Independência, dois gritos e um juiz
Mateus Rossetti de Almeida
Advogado
@mtsrossetti
“Independência ou morte!”
A frase acima é um tanto quanto famosa, imagino que conheçam.
Em 7 de setembro de 1822, Dom Pedro de Alcântara teria gritado essas palavras nas margens do Ipiranga, em São Paulo. Digo teria pois, tal como é observado em inúmeras possíveis ocorrências históricas, não se pode atestar sua veracidade. “Não há consenso histórico”, dizem. Todavia, ainda que o fato possa não ser de fato um fato, fato é: a frase se tornou um símbolo, um marco de nossa história.
E 201 anos após o grito, cá estamos. Independentes!
E independentes chegamos à presente semana. E que semana, meus caros.
Na Câmara Baixa, algumas votações. Nada muito polêmico, uma semana tranquila. O que poderia suscitar alguma discordância, aprovado por acordo. Temas leves, aprovados de maneira acordada.

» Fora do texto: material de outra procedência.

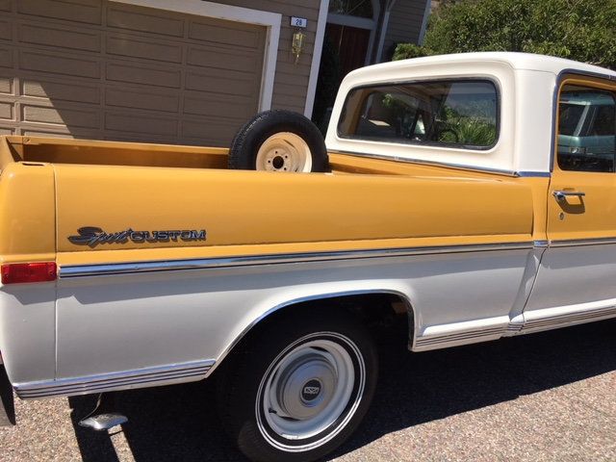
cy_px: 231
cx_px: 308
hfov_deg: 61.7
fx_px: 516
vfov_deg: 48.2
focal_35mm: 29
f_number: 2.2
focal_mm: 4.15
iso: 25
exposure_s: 1/2262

Tudo certo, todos prontos para o feriado.
A curta semana estava morta já na terça-feira.
E então, chegou quarta-feira.
E quarta-feira, dois séculos após o grito da independência, nos presenteou com um novo grito, desta vez advindo de um juiz: um grito de impunidade.
Na escaldante Brasília, em 6 de setembro de 2023, toda uma operação anticorrupção foi apagada.
Apagada.
Sim, o Excelentíssimo Ministro José Antonio Dias Toffoli apagou a maior força-tarefa de combate à corrupção da história. Considerou imprestáveis as provas carreadas na mesma, obtidas mediante acordo de leniência da finada Odebrecht.
Decidiu serem irrelevantes as confissões de corruptos.
Decidiu serem vítimas.
Decidiu que os bilhões surrupiados da nação são…
Bom, não se sabe. Não se sabe o que são. Talvez imagine que o dinheiro recuperado por Estados Unidos, Suíça e Brasil seja ficto. Talvez imagine que os valores tenham sido gerados espontaneamente. Talvez imagine que os pormenores sobre os valores irão facilmente se perder ao longo dos anos, relegando os fatos - estes sim, fatos - a mera…
Bom, a mera falta de consenso histórico.
E talvez, considerando a memória de alguns, a falta de consenso virá à galope.
Mas um consenso creio que restará:
O Ministro entrou para a história com sua decisão.
Parabéns, Excelência.
Parabéns.
E agora, independente, livre - por enquanto -, me resta encerrar, e encerro sugerindo que celebrem.
Celebrem a Independência, pois esta deve ser celebrada. Ainda que não saibamos de fato seus pormenores, nos resta um símbolo: o grito de um homem virtuoso, grito que nos libertou.
Lembrem-se deste símbolo.
E lembrem-se do grito desta semana. Guardem na memória. Outro grito, desta vez largamente documentado. O grito de um juiz tentando reescrever a história. Os pormenores deste, sim, sabemos. E não esqueceremos.